4 Bloom Filters:
Reducing the Memory Needed to Keep Track of Content
This chapter covers
- Describing and analyzing Bloom filters
- Solving a problem: keeping track of large documents using little memory
- Showing why dictionaries are an imperfect solution
- Improving the memory print by using Bloom filters
- Recognizing use cases where Bloom filters improve performance
- Using metrics to tune the quality of Bloom filters’ solution
Starting with this chapter we’ll be reviewing less common data structures that solve - as strange as it might seem - common problems. Bloom filters are one of the most prominent examples: they are widely used in most industries, but not as widely known as you would expect for such a cornerstone.
In section 4.1, we introduce the problem that will be our North star in this chapter: we need to keep track of large entities, with the smallest memory print possible.

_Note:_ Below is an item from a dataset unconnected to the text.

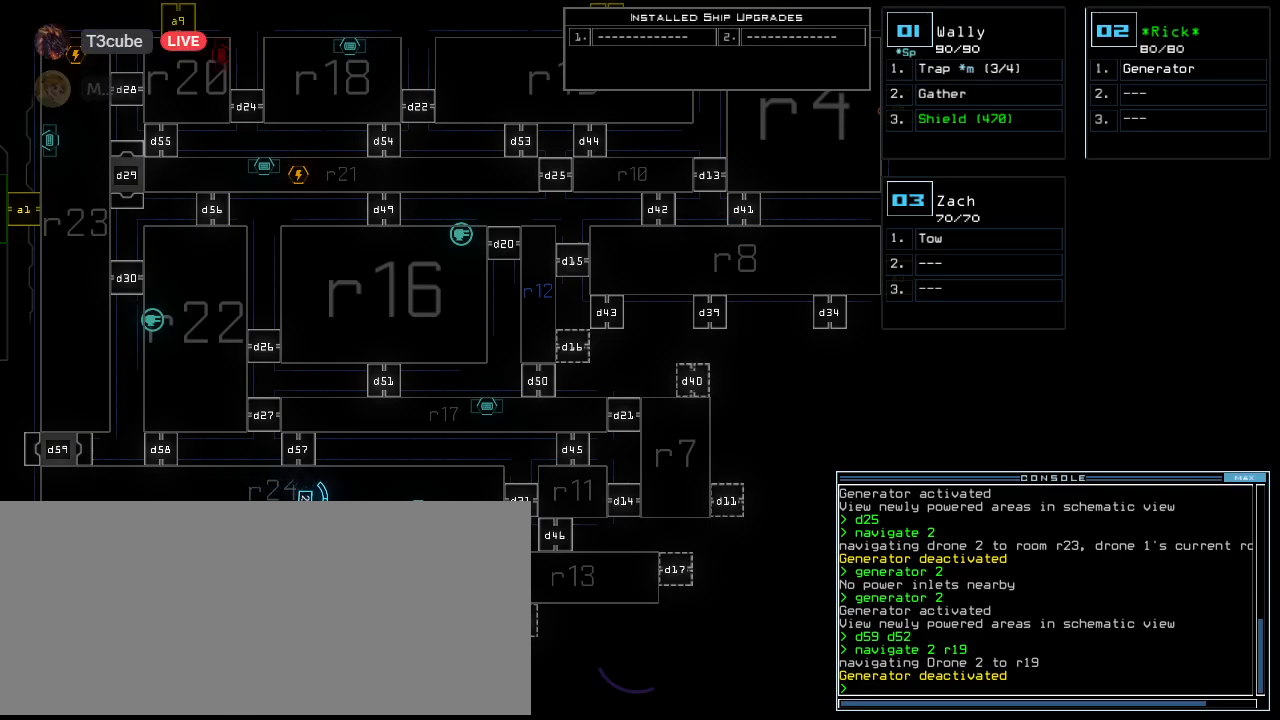
{"keys": ["6"], "events": []}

In section 4.2 we continue our narration by discussing a few increasingly complex solutions, showing their strengths and weaknesses: the latter, in particular, ought to be considered chances of improvements, fertile ground for algorithms designers.
As part of this discussion, we introduce the dictionary, an abstract data type that we discuss in-depth in section 4.3, while section 4.4 switches to concrete data structures that implements dictionaries: hash tables, binary search trees, and bloom filters.